- **WORK REQUIRED**: Please retype the data below exactly, stopping after the line with "Histology and immunohistochemistry" and skipping every picture.

- **EXERCISE INPUTS**:
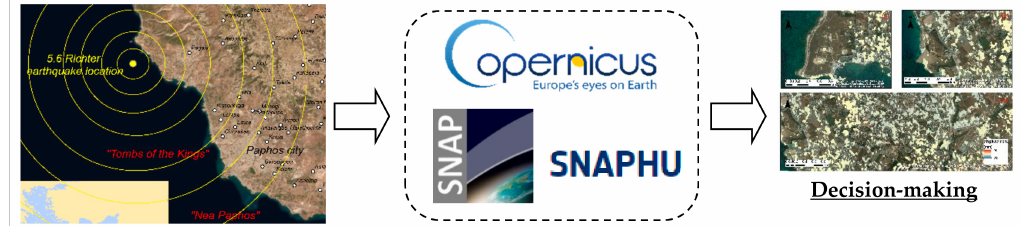
Figure 6. The contribution of Copernicus, ESA, and Stanford University on natural hazards monitoring and the protection of cultural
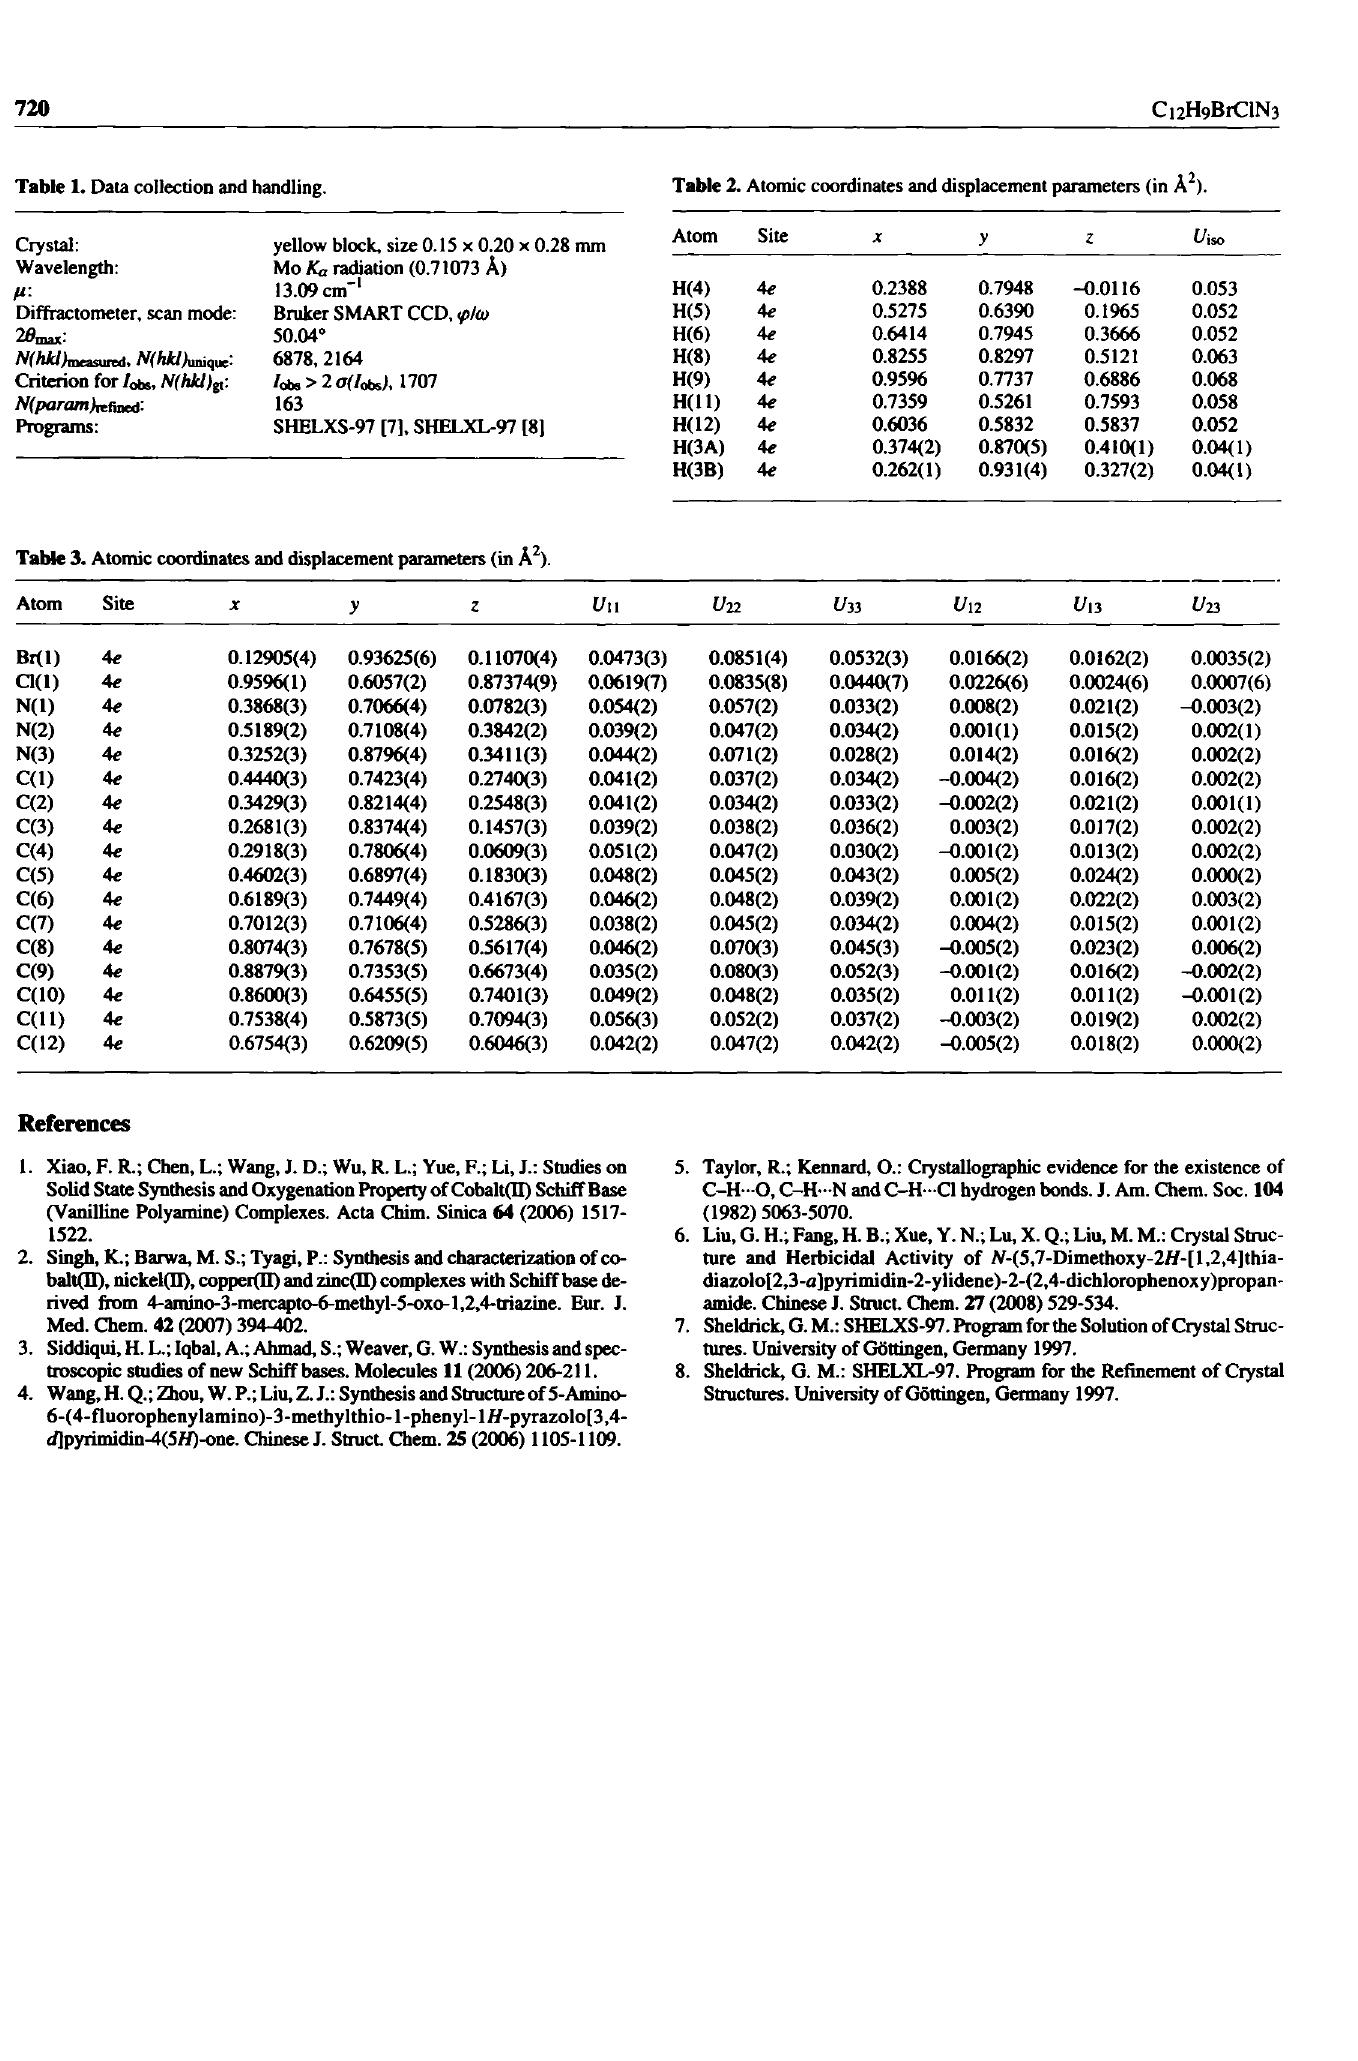
Table 3. Atomic coordinates and displacement parameters (in Â 2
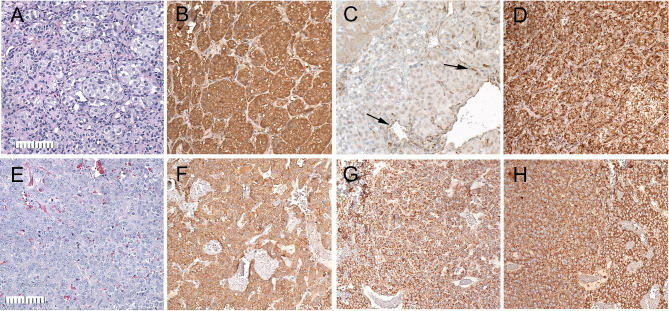
Histology and immunohistochemistry of pheochromocytoma xenografts RS0 (A, B, C and D) and RS1/2 (E, F, G and H). (A and E) Hematoxylin and eosin stain (B and F). Tyrosine hydroxylase RS0 shows classic ‘Zellballen’ pattern characteristic of pheochromocytomas and extra-adrenal paragangliomas, while RS1/2 shows diffuse growth. (C and G) SDHB. RS0 shows loss of granular cytoplasmic staining for Sdhb in tumor cells and retained dark granular staining in endothelial cells (arrows). In contrast RS1/2 shows positive staining in both tumor and endothelial cells. (D and H) SDHA. Both RS0 and RS1/2 show positive staining in tumor cells and endothelilium. Bar = 100 µm.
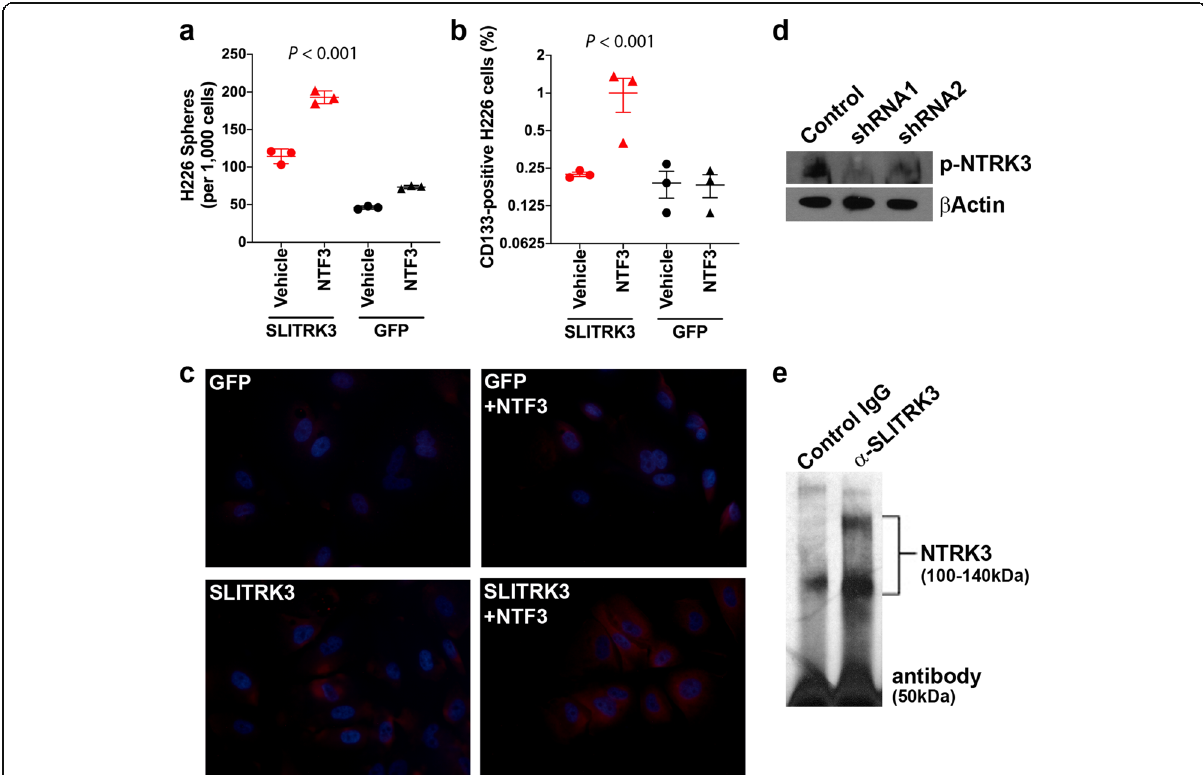
Fig. 4 SLITRK3 overexpression potentiates the effect of NTF3 treatment to increase CSCs and NTRK3 phosphorylation. (a) CSC sphere formation assays assessing the effect of vehicle or 5 ng/mL NTF3 treatment (7 days) on GFP-expressing (black) or SLITRK3 overexpressing (red) H226 cells. Lines, SEM. (b) Impact of SLITRK3 overexpression and NTF3 treatment on the fraction of CSCs relative to total cell count based on FACS analysis of CD133+ status . Lines, SEM. (c) In situ immunofluorescent detection (red) of phosphorylated NTRK3 (p-NTRK3) in H226 cells expressing GFP or overexpressing SLITRK3, with or without NTF3 treatment. Nuclei (blue) were stained with DAPI. ( d ) Western blot analysis of p-NTRK3 levels in HARAB cells following stable knockdown of SLITRK3 by shRNA vectors (shRNA1 and shRNA2) relative to a nonsilencing control vector. ( e ) Result of immunoprecipitation performed using whole cell lysates from HARAB cells. A SLITRK3 antibody was used for immunoprecipitation and a NTRK3 antibody for Western blot detection. The bracket indicates the 2 bands that correspond to NTRK3. Rabbit IgG was used as the negative control. The band at 50 kDa corresponds to the antibody heavy chain subunit. Results are representative of 3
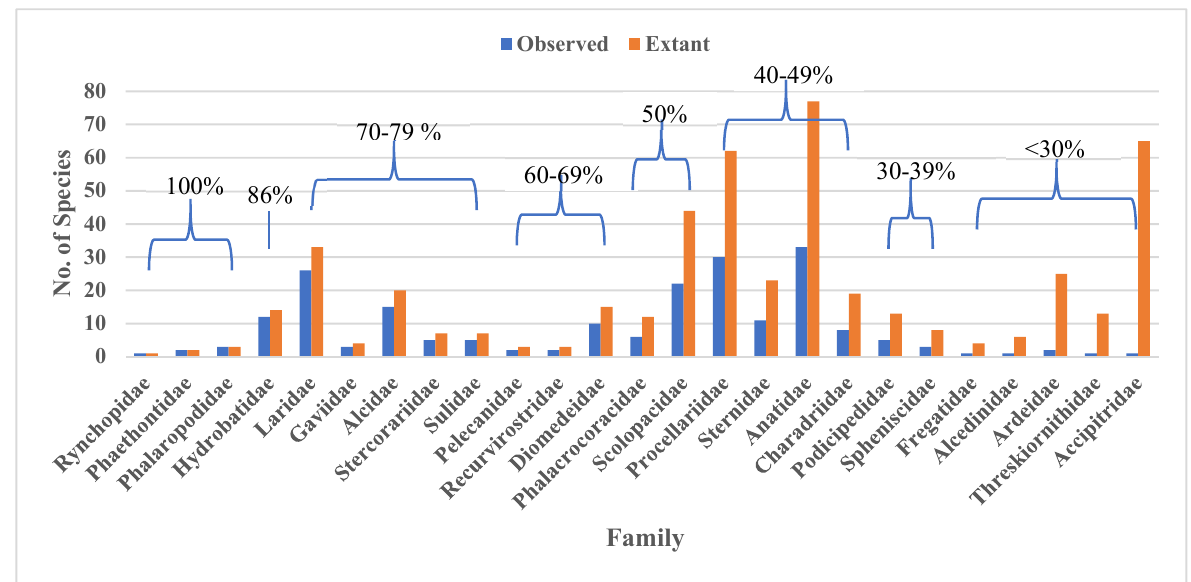
Figure 5. Number of species documented in OBIS [7] (accessed 7 August 2019) by family from 1960-2018 in the Spalding et al. [14] marine ecoregions of the Americas, plotted from highest (left) to lowest (right) percentages for each family (source of extant species data is [41]; common name equivalents can be found in Table 1). The most widely recorded family was Procellariidae (petrels and shearwaters), which was documented in 24 of the 29 ecoregions for which data were found. The Hydrobatidae (northern storm petrels, 20 ecoregions) and Laridae (seagulls, 20), and Sternidae (terns, 17), were also widely recorded. Families whose species distributions were more restricted included the cold-water Alcidae (auks, murres, and puffins in 7 ecoregions) and Sphenis- cidae (penguins, 2). Families with species found in freshwater as well as marine environ- ments, or that typically occur nearshore, included Anatidae and Gaviidae (ducks and geese, 6 species, and loons at 6), Podicipedidae (grebes, 5), Alcedinidae (kingfishers, 3), Recurvirostridae (stilts and avocets, 2), Rynchopidae (skimmers, 2), Threskiornithidae (ibises and spoonbills, 2), and Accipitridae (ospreys, 1) (Table 1). In eleven South American ecoregions for which observations were recorded in OBIS [7], occurrence records for fewer than six families were found (Table 1), though all eleven ecoregions contained records for the family Diomedeidae (albatrosses). In contrast, in sev- eral North American ecoregions, the majority of species for each family were documented. Representatives of 63% of all avian families found in the study were recorded in the “Cold, Temperate Northeast Pacific” province, and more than half of the species of those families were recorded within the Puget Trough/Georgia Basin ecoregion. In the “Cold, Temperate Northwest Atlantic” province, representatives of 67% of the families were recorded the Gulf of Maine/Bay of Fundy ecoregion, 73% in the Virginian ecoregion and 81% in the Carolinian ecoregion. 4. Discussion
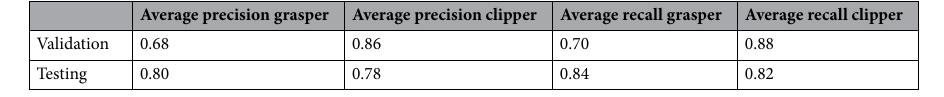
Table 3. Instrument detection evaluation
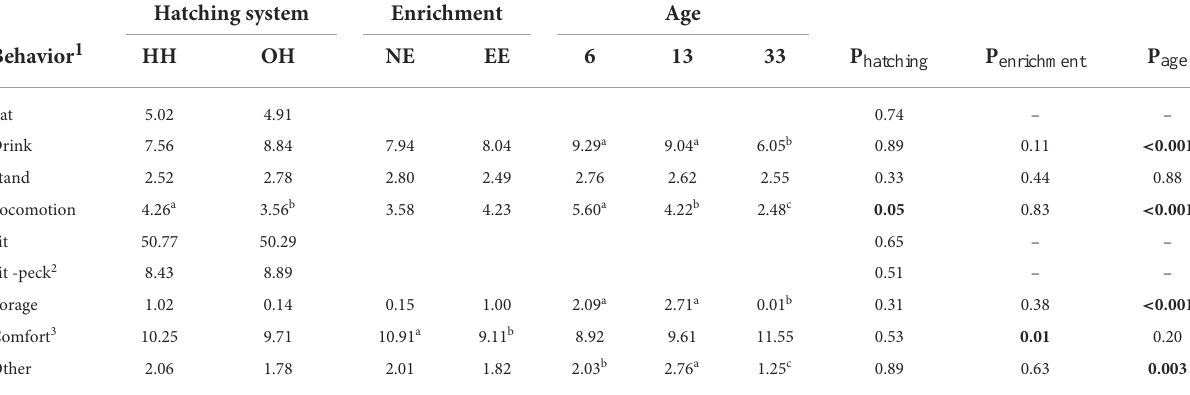
TABLE 3 Proportion of chickens performing the different behaviors (back-transformed means) and P -values for hatching conditions (HH, hatchery-hatched; OH, on-farm hatched), enrichment (NE, no brooder; EE, dark brooder until 14 days of age), and age. Significant effects are indicated in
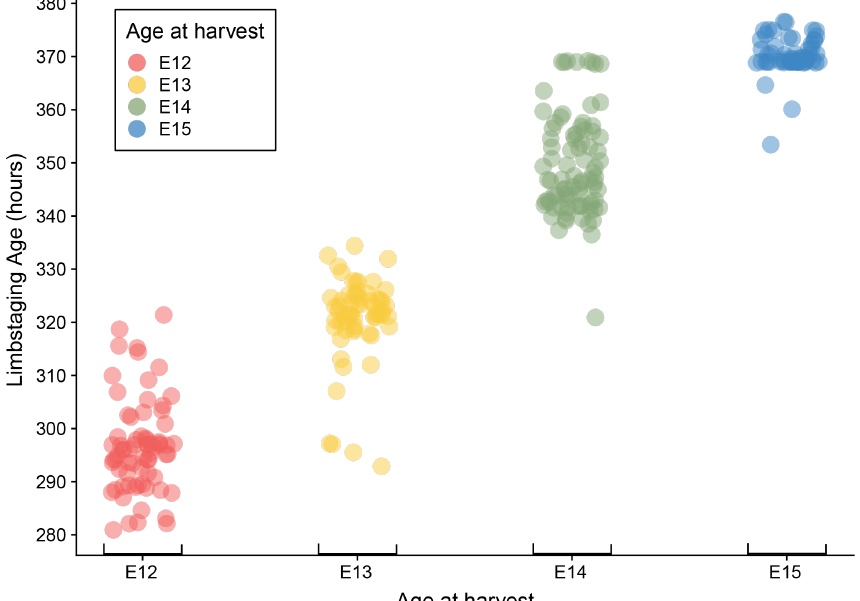
Figure 3. Plot of limbstaging age by age at harvest. Dots represent individual specimens and are colored according to age at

- **RESPONSE**:
Figure 6. The contribution of Copernicus, ESA, and Stanford University on natural hazards monitoring and the protection of cultural
Table 3. Atomic coordinates and displacement parameters (in Â 2
Histology and immunohistochemistry of pheochromocytoma xenografts RS0 (A, B, C and D) and RS1/2 (E, F, G and H). (A and E) Hematoxylin and eosin stain (B and F). Tyrosine hydroxylase RS0 shows classic ‘Zellballen’ pattern characteristic of pheochromocytomas and extra-adrenal paragangliomas, while RS1/2 shows diffuse growth. (C and G) SDHB. RS0 shows loss of granular cytoplasmic staining for Sdhb in tumor cells and retained dark granular staining in endothelial cells (arrows). In contrast RS1/2 shows positive staining in both tumor and endothelial cells. (D and H) SDHA. Both RS0 and RS1/2 show positive staining in tumor cells and endothelilium. Bar = 100 µm.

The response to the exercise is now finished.